I started this project to explore the domain of Question Answering especially attention mechanism and how they affect the overall performance of the model. SQuAD is a reading comprehension data set. This means a paragraph and question about the paragraph as input to the model. The answer to the question is a continuous span in the paragraph i.e we have to predict the start and end indices of the answer. More info about the data set can be found in data_visualization.py and also in the paper https://arxiv.org/pdf/1606.05250.pdf. I have used the template provided for the default final project of Stanford's CS224n course.
- DYNAMIC COATTENTION NETWORKS FOR QUESTION ANSWERING(only the coattention part)
- R-NET
- Smart-Span at test time
This blog helped me to gain a lot of insight about the R-NET Challenges of reproducing R-NET
- get_started.sh : A script to install requirements, and download and preprocess the data.
- requirements.txt: Used by get_started.sh to install requirements
- code/: A directory containing all code:
– preprocessing/: Code to preprocess the SQuAD data, so it is ready for training: - download_wordvecs.py: Downloads and stores the pretrained word vectors (GloVe).
- squad_preprocess.py: Downloads and preprocesses the official SQuAD train and dev sets and writes the preprocessed versions to file.
- data_batcher.py: Reads the pre-processed data from file and processes it into batches for training.
- main.py: The top-level entrypoint to the code. You can run this file to train the model, view examples from the model and evaluate the model.
- modules.py: Contains componets for different models.
- pretty_print.py: Contains code to visualize model output.
- qa_model.py: Contains the model definition.
- vocab.py: Contains code to read GloVe embeddings from file and make into an embedding matrix.
I have tried to experiment with things I have learnt and tried to understand their effect on the performance as much as I can.
- The various models were compared against a baseline which had a RNN Encoder with simple attention and a softmax decoder which gave a F1 score of about 40% on the dev set.
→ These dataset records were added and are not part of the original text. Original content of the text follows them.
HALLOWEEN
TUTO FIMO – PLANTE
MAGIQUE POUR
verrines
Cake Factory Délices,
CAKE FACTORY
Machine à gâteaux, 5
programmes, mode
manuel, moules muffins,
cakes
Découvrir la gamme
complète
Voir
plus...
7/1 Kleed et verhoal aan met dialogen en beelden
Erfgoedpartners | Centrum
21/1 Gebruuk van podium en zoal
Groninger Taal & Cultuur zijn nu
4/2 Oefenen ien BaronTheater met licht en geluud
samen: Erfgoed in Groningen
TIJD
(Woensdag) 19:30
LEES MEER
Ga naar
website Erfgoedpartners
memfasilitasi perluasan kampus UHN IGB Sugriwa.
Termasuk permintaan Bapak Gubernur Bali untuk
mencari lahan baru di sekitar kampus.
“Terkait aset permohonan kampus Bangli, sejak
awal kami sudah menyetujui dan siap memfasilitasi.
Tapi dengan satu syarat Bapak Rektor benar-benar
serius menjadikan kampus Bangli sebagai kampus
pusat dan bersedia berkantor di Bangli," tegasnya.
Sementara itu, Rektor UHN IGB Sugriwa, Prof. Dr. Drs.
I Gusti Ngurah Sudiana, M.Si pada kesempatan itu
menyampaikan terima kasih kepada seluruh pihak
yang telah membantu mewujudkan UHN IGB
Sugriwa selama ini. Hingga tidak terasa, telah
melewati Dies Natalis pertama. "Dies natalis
- With coattention and softmax decoder I managed to get a F1 score of 63% on the dev set.
- With self attention(R-NET) and softmax decoder I managed to get a F1 score of 62% on the dev set.
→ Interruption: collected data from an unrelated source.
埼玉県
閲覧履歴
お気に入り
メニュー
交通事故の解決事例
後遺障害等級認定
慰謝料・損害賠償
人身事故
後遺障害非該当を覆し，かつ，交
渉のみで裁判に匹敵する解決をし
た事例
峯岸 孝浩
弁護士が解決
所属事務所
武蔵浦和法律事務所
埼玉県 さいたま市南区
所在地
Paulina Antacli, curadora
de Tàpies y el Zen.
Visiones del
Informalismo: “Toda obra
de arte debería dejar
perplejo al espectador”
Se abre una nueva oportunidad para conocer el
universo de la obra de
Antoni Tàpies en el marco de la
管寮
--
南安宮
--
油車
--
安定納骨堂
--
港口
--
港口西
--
- With the complete R-NET architecture (i.e self attention and answer pointer) and with co-attention and answer pointer I managed to get an F1 score of 64%.
These are some of the images of the question answered by the model along with the right answer and F1 score.
- Analyze the results produced by the model to understand where it has gone wrong so that I can make changes to improve on these(like smart span!).
- Improve the R-NET model as I am not satisfied with the F1 score. The fault may be in the implementation of the answer pointer which is not giving the expected results.
- Implement a GUI interface which accepts the question and passage and displays the answer.
- Experiment more. I have just started exploring the question answering domain and want to implement and experiment with more papers as I read them.